Activity »
Report each line of the records below that uses the word "linecap".

Provided records »
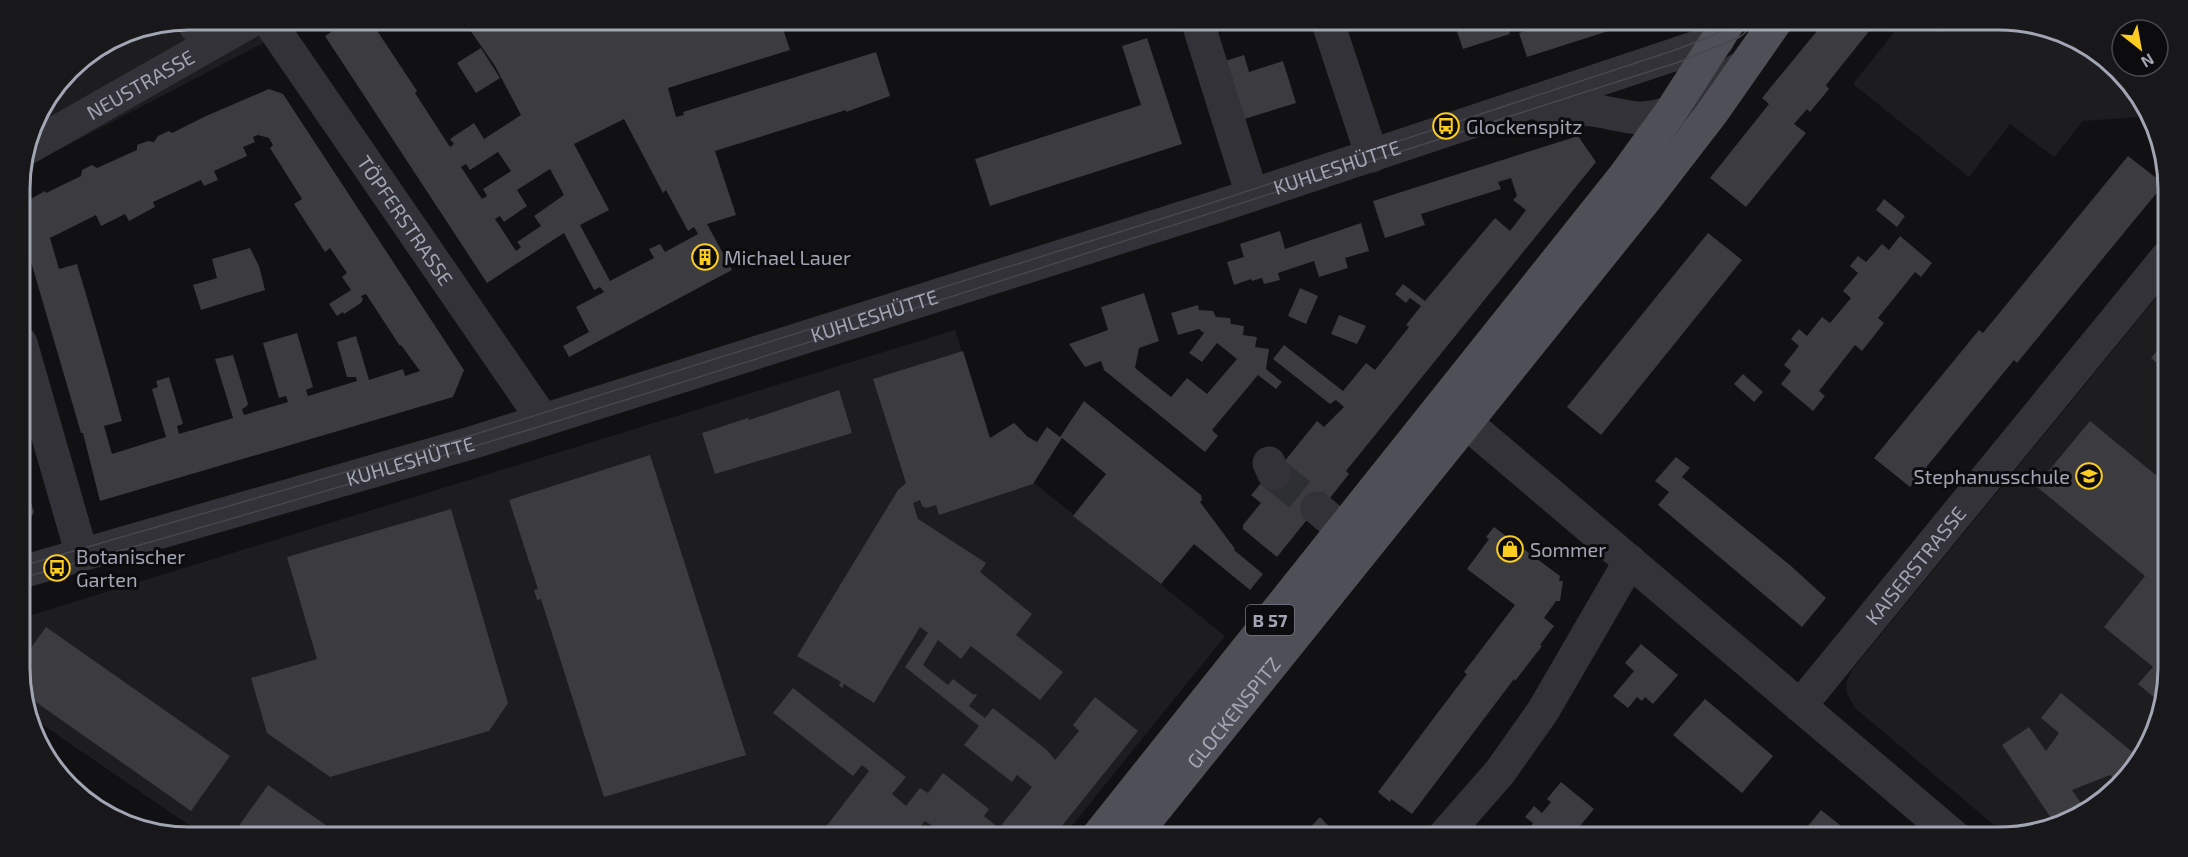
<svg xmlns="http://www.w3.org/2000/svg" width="2188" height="857" viewBox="0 0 2188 857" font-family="'Exo 2',sans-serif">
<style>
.built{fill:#1d1d20}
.building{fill:#3b3b40;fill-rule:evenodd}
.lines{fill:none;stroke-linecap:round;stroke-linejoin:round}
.minor-tunnel{stroke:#2e2f33;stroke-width:33;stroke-dasharray:33 16;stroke-linecap:butt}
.minor{stroke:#323238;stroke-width:33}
.major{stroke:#4e4f57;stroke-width:33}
.tram{stroke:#47484f;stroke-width:1.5}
.labels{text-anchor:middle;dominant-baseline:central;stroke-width:6;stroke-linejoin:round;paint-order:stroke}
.shield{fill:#0c0c0e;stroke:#757782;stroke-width:1.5}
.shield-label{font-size:18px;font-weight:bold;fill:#a2a5b4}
.street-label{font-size:20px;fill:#a2a5b4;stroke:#0c0c0e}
.poi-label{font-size:20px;fill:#a2a5b4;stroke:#0c0c0e;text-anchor:start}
.rim{fill:none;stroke:#a2a5b4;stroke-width:3}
</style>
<rect width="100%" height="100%" fill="#111113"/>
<!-- built -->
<g class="built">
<path d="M189 20H299L271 39 22 169 37 114 77 62 125 32Z"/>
<path d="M1904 20H1999L2054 29 2133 86 2150 125 2139 117 2083 121 2054 157 2010 124 1969 177 1853 84Z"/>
<path d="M2167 284 2168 668 2159 723 2102 803 2008 837 1855 708 1847 694 1846 683 1852 670Z"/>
<path d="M955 330 993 450 1225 636 1063 837H206L30 716 23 700 22 618Z"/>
</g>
<!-- building -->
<g class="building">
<path d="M349 20H370L417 91 415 93 450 147 454 144 450 139 474 123 484 139 521 115 495 66 463 20H506L510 25 518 20H780L790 50 668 88 676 117 684 115 683 112 876 52 890 96 846 112V110L715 151 736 215 707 224 732 270 569 357 563 346 589 332 576 307 604 292 600 287 594 290 564 233 487 283 325 36ZM624 119 663 193 666 190 688 231 694 227 698 234 665 252 660 244 649 249 654 258 610 281 580 225 609 210 574 144ZM498 152 511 171 483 189 487 196 482 199 461 167 466 164 470 170ZM550 169 564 195 534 216 541 226 517 242 521 247 516 251 495 219 500 216 504 222 527 206 517 190Z"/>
<path d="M1453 20H1505L1510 34 1463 49Z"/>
<path d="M1562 20H1643L1527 57 1519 33Z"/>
<path d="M1826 20H1878L1826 85 1829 89 1810 112 1807 109 1794 124 1806 133 1746 207 1710 178 1769 104 1762 98Z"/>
<path d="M1926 20H1953L1943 32Z"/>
<path d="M1147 38 1182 144 990 206 975 159 1141 105 1122 46Z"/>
<path d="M481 48 500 78 476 93 457 63Z"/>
<path d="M1244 55 1249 72 1283 61 1296 103 1241 120 1222 62Z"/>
<path d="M269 89 283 94 464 370 453 397 100 501 83 433H81L20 224V205L45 191 46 193 81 176 82 170 92 165 97 168 137 150V145L148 141 154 142 158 136 169 131 172 133 206 116ZM258 135 269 138 273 145 270 148 302 199 294 204 325 252 330 248 347 273 342 277 351 290 329 304 337 316 343 312 344 314 361 303 363 299 361 296 366 294 400 346 401 345 420 371 405 376 403 369 369 380 356 336 337 342 347 377H356L357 381 308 396 306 390 313 387 297 333 263 343 279 398 286 396 288 402 244 415 242 409 246 407 248 404 233 355 215 359 233 418 179 434 177 426 183 424 169 377 156 381 158 387 152 389 166 437 112 454 104 426 122 421 100 342 77 264 59 269 50 238 96 215 101 226 125 214 129 221 155 207 153 202 201 180 204 186 218 180 214 171 247 156 243 147 255 142 253 137Z"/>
<path d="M1578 136 1596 162 1346 471 1349 474 1329 499 1326 496 1277 557 1243 529V525L1261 503 1251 495 1268 475 1271 478 1317 421 1324 427 1344 407 1336 400 1330 404 1273 359 1284 345 1343 391 1366 363 1375 370 1409 327 1406 325 1421 306 1410 298 1406 303 1395 294 1403 284 1425 301 1495 218 1510 231 1526 210 1513 200 1517 196 1511 178 1498 182 1501 189 1421 214 1425 225 1385 238 1373 201Z"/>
<path d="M2128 156 2164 184 2017 363 2014 360 1910 487 1874 458 1979 330 1983 333Z"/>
<path d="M1884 199 1905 216 1897 227 1876 210Z"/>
<path d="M1361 223 1369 251 1345 258 1348 268 1319 277 1314 261 1278 273 1280 280 1264 284 1262 278 1252 281 1251 279 1234 285 1227 262 1244 257 1240 244 1280 231 1285 249Z"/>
<path d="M1708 233 1742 260 1601 435 1567 407Z"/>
<path d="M1900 236 1932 263 1921 277 1915 272 1878 318 1884 323 1862 351 1855 345 1819 391 1825 396 1813 411 1781 384 1791 371 1784 365 1799 346 1791 339 1799 329 1807 336 1822 317 1830 323 1851 298 1843 291 1858 273 1850 266 1858 256 1866 262 1882 244 1889 250Z"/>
<path d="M250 248 259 266 265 290 201 310 193 285 217 278 212 259Z"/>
<path d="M1300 288 1318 296 1306 324 1288 316Z"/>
<path d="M1144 293 1159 341 1139 348 1135 368 1171 397 1187 378 1207 394 1237 359 1217 343 1202 362 1189 353 1204 333 1199 329 1178 335 1171 313 1198 305 1199 310 1213 311 1216 317 1230 318 1231 324 1244 326 1243 335 1257 337 1255 347 1269 349 1266 369 1282 382 1276 389 1258 375 1212 430 1218 436 1205 452 1104 370 1101 361 1085 367 1069 344 1108 330 1101 307Z"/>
<path d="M1339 315 1366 326 1357 344 1331 334Z"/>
<path d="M2168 338V361L2162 367 2151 358Z"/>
<path d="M963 351 990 438 1014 423 1028 437 1037 442 1047 427 1060 437 1084 401 1201 495 1202 500 1200 502 1235 549 1234 550 1263 574 1250 590 1194 544 1161 584 1073 516 1106 474 1062 438 1033 484 939 515 936 505 926 508 922 506 920 500 913 503 918 519 986 563 980 572 1032 614 1016 635 1063 672 1040 700 971 646 961 659 938 640 923 665 948 685 953 679 974 695 975 694 977 695 969 706 985 718 993 708 1047 750 1055 760 1079 731 1073 725 1095 697 1138 731 1053 837H960L948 828 940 831 925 821 911 837H818L869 771 862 765 853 776 773 713 793 688 906 777 892 794 906 806 920 788 928 793 943 773 989 809 984 816 999 828 1032 787 1017 775 1012 782 964 745 979 726 905 667 928 633 920 627 874 703 844 684 842 688 839 685 841 682 797 656 898 490 906 483 873 379Z"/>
<path d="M1743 374 1763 392 1754 402 1734 384Z"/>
<path d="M839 390 852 433 715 474 702 433 748 418 749 420Z"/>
<path d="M2090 421 2168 485V668L2162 704 2138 684 2153 667 2104 627 2145 576 2036 486Z"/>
<path d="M650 455 746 755 604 797 541 599 537 600 534 590 538 589 509 500Z"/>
<path d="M1676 457 1690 468 1682 477 1791 566 1826 598 1802 627 1658 505 1669 492 1655 481Z"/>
<path d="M21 473 34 512 28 523 22 525Z"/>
<path d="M451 509 508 703 489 731 330 777 267 733 251 678 317 659 287 557Z"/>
<path d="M1494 527 1560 576 1559 581H1563L1560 601H1556L1544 618 1554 626 1540 645 1542 646 1515 681 1514 679 1412 814 1391 799 1390 802 1378 792 1467 674 1464 672 1515 605 1467 569 1489 539 1486 537Z"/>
<path d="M46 627 230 756 191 811 23 693 22 660Z"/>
<path d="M1641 644 1678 675 1653 704 1645 697 1642 701 1637 697 1628 708 1613 696 1634 671 1625 663Z"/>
<path d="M2061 693 2136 755 2117 781 2110 775 2072 790 2085 809 2053 821 2002 745 2029 727 2046 751 2059 733 2041 718Z"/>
<path d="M1705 699 1773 756 1742 793 1673 735Z"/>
<path d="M1561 782 1594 809 1571 837H1515L1521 831 1525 834 1533 823 1525 817 1534 806 1542 813 1551 802 1547 799Z"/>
<path d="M268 785 343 837H231Z"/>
<path d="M1821 810 1855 837H1799Z"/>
<path d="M1320 817 1339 837H1301Z"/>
</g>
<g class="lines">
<!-- minor-tunnel -->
<path class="minor-tunnel" d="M1274 474 1317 508"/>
<!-- minor -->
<g class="minor">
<path d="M191 20 209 44"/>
<path id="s1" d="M268 20 543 420"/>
<path d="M1197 20 1252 195"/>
<path d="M1327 20 1372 156"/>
<path d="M1543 106C1562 107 1580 108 1598 111 1613 113 1630 119 1644 118 1684 114 1709 96 1737 70"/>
<path id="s2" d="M28 148 253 20"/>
<path d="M21 343 82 555"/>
<path d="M1444 404 1955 837"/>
<path d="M1269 463 1274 474"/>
<path d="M1317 508 1343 530"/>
<path id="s3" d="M22 572 471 443 1219 206 1718 40"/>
<path id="s4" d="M1800 706 2167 257"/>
<path d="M1443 837 1500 772 1543 711 1630 561"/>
</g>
<!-- major -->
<g class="major">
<path d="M1097 837 1625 175 1670 113 1730 20"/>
<path id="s5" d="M1133 837 1645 200 1712 113 1777 20"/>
</g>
<!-- tram -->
<g class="tram">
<path d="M22 566 460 439 1199 207 1672 51 1712 36 1740 20"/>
<path d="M22 578C580 424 1128 238 1679 62L1740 37 1759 20"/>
</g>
</g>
<!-- icons -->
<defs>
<g id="bus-ring" transform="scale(1.35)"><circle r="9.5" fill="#0c0c0e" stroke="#fbcd21" stroke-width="1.5"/><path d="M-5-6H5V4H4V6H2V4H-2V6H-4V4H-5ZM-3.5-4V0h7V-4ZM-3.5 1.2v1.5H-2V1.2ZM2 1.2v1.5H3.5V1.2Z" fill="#fbcd21"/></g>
<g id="building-ring" transform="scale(1.35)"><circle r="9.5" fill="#0c0c0e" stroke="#fbcd21" stroke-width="1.5"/><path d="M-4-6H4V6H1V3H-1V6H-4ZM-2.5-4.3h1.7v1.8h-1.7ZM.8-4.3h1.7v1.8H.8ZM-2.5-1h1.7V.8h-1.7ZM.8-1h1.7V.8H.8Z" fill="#fbcd21"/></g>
<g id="school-ring" transform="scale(1.35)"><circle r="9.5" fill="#0c0c0e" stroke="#fbcd21" stroke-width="1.5"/><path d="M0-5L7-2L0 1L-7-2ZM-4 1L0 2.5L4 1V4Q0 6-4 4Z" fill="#fbcd21"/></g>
<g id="shop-ring" transform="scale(1.35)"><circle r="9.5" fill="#0c0c0e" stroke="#fbcd21" stroke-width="1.5"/><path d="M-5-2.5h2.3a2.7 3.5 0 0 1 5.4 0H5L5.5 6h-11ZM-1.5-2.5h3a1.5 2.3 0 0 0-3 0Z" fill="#fbcd21"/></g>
</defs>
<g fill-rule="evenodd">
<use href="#bus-ring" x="1446" y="126"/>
<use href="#building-ring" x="705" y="257"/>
<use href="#school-ring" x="2089" y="476"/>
<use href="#shop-ring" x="1510" y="549"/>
<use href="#bus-ring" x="57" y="568"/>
</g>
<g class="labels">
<!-- shield labels -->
<rect class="shield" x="1246" y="605" width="48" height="30" rx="4.5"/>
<g class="shield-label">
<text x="1270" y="620">B 57</text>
</g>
<!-- street labels -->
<g class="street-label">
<text stroke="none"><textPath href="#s2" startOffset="129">NEUSTRASSE</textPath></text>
<text stroke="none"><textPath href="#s3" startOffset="1376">KUHLESHÜTTE</textPath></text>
<text stroke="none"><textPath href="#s1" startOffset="243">TÖPFERSTRASSE</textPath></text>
<text stroke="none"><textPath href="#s3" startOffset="890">KUHLESHÜTTE</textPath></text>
<text stroke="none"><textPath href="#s3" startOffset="404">KUHLESHÜTTE</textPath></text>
<text stroke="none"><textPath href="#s4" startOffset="182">KAISERSTRASSE</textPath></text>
<text stroke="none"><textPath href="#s5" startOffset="160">GLOCKENSPITZ</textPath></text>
</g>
<!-- poi labels -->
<g class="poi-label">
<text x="1466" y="126">Glockenspitz</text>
<text x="724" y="257">Michael Lauer</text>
<text x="2070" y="476" text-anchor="end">Stephanusschule</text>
<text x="1530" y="549">Sommer</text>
<text x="76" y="556">Botanischer<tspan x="76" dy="23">Garten</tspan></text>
</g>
</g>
<!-- crop -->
<path d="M0 0H2188V857H0ZM189 30H1999A159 159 0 0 1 2158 189V668A159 159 0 0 1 1999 827H189A159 159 0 0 1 30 668V189A159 159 0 0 1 189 30Z" fill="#18181b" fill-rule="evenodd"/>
<path class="rim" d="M189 30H1999A159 159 0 0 1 2158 189V668A159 159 0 0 1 1999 827H189A159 159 0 0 1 30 668V189A159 159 0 0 1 189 30Z"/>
<!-- north arrow -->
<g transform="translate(2140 48) rotate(149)"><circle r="28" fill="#0c0c0e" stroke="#484950" stroke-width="1.5"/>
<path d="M0-4.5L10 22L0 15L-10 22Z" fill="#fbcd21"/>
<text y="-9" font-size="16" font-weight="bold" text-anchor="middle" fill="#a2a5b4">N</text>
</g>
</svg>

Task response »
.lines{fill:none;stroke-linecap:round;stroke-linejoin:round}
.minor-tunnel{stroke:#2e2f33;stroke-width:33;stroke-dasharray:33 16;stroke-linecap:butt}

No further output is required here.